**What to work on:**
For the material that follows, tally the lines holding "บไซต" and give the total alone.

**Input for this task:**
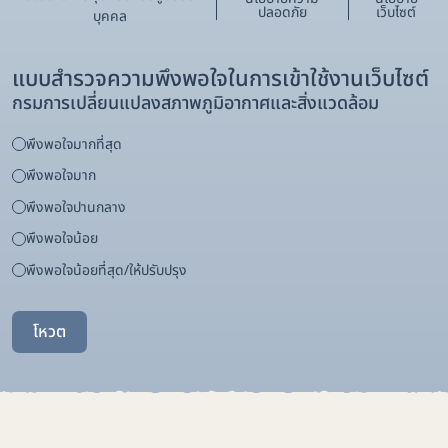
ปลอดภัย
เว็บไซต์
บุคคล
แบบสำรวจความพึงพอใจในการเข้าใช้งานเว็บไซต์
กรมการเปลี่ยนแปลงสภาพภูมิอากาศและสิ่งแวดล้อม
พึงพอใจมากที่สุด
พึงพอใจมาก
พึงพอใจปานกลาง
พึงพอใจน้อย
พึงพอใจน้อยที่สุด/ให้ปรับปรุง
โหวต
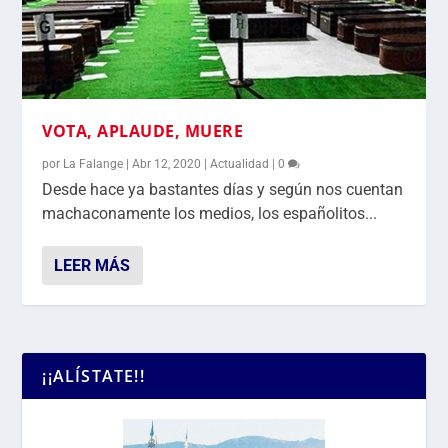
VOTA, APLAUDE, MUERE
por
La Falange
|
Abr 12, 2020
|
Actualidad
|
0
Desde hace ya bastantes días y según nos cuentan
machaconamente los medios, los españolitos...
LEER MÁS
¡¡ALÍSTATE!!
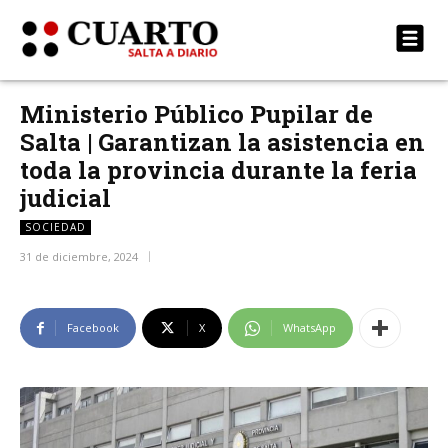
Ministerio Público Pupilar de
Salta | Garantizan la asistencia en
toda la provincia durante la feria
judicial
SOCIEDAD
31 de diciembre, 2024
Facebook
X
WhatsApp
* * *
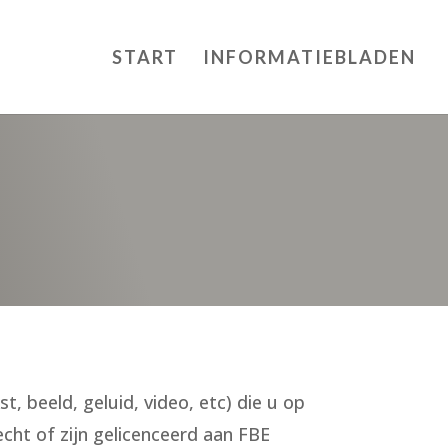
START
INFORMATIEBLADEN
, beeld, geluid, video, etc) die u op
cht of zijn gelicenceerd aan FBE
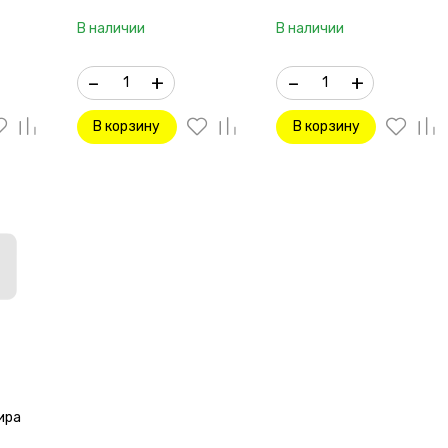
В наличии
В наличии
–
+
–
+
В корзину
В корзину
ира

**Task response:**
2